Inicialmente, é importante reconhecer a omissão do Estado no cuidado à prevenção da gravidez precoce. Segundo o filósofo Immanuel Kant, o ser humano é moldado de acordo com a educação recebida. Sob esse prisma, isso se justifica porque, além de esse tema ser considerado um “tabu” para a maioria das famílias brasileiras, não há nas escolas uma educação que busque abordar os problemas ( físicos, financeiros e psicológicos) relacionados à gravidez na adolescência. Consequentemente, esses jovens, por não terem conhecimento de meios de se prevenir, como o uso de contraceptivos (os preservativos masculinos, por exemplo), sofrem com a responsabilidades advindas da gravidez.

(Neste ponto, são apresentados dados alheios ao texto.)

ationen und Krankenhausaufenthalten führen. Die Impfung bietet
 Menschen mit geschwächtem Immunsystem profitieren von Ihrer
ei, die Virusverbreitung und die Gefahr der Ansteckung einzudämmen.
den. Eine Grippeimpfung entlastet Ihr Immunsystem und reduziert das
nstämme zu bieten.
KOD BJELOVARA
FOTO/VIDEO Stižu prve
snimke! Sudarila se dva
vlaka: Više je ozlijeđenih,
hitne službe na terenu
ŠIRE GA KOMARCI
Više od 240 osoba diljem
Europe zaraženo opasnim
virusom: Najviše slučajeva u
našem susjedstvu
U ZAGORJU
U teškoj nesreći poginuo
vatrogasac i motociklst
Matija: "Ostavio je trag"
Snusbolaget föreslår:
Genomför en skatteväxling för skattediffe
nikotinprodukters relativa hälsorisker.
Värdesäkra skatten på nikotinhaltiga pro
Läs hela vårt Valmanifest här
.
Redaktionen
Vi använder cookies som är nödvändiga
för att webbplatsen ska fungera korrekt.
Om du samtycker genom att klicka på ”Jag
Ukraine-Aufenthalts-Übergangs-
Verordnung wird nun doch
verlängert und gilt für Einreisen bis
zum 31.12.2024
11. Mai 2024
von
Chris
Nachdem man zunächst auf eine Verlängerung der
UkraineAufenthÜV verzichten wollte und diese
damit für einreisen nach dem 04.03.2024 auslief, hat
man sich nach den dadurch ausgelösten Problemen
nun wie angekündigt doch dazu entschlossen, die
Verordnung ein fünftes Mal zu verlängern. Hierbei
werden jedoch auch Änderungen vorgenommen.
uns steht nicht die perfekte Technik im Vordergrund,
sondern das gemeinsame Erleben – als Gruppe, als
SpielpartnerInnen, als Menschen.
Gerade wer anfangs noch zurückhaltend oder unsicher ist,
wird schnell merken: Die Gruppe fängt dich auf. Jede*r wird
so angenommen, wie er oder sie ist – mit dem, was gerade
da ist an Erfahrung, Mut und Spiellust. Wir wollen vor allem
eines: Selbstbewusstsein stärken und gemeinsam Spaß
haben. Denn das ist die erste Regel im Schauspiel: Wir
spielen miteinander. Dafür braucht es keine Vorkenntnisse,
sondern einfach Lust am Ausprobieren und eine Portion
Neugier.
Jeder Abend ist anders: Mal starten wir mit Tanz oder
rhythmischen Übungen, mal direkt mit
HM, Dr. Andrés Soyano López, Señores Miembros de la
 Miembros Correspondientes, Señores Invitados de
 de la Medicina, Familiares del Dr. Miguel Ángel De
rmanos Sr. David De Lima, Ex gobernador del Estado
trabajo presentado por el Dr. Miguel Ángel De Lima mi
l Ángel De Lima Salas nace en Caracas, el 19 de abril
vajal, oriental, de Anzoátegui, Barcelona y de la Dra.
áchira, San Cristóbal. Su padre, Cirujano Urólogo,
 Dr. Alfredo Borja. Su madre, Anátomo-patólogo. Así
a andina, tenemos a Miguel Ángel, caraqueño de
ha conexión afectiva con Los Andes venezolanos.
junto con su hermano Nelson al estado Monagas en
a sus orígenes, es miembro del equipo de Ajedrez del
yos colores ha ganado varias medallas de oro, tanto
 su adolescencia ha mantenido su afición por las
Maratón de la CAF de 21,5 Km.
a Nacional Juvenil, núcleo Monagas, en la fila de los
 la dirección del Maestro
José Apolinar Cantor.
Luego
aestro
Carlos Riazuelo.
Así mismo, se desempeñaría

Outrossim, é válido ressaltar a marginalização da população como um agravante desse imbróglio. Essa situação ocorre devido ao pouco acesso à informação que os adolescentes de famílias pobres, que geralmente moram distantes dos centros urbanos, possuem. De acordo com o Ministério da Saúde, a ocorrência de gravidez precoce ocorre com mais frequência nas famílias de baixa renda que moram nas periferias e em zonas rurais, mas diminui na medida que o nível de escolaridade aumenta. Por conseguinte, é imprescindível o investimento em educação e divulgação de informações para solucionar esse problema.
Portanto, é mister que o Estado tome medidas para reduzir a gravidez na adolescência. Logo, urge ao governo federal, em parceria com o Ministério da Educação e o Ministério da Saúde, o dever de esclarecer os jovens sobre as complicações a respeito da gravidez em idade precoce e meios para evitar determinada circunstância. Essa ação deverá ser feita por meio do investimento em educação sexual nas escolas, pois é em razão dela que a atitude dos jovens mudam, com o auxílio de um sexólogo em sala de aula para esclarecer os alunos instruindo-os a usarem preservativo, não somente para prevenir DST’s, mas para impedir uma fecundação indesejada. Dessa forma, os jovens brasileiros estarão cientes dos cuidados que devem ter durante uma relação sexual. Assim, o Estado cumprirá com efetividade a sua função de proteger seus “filhos”.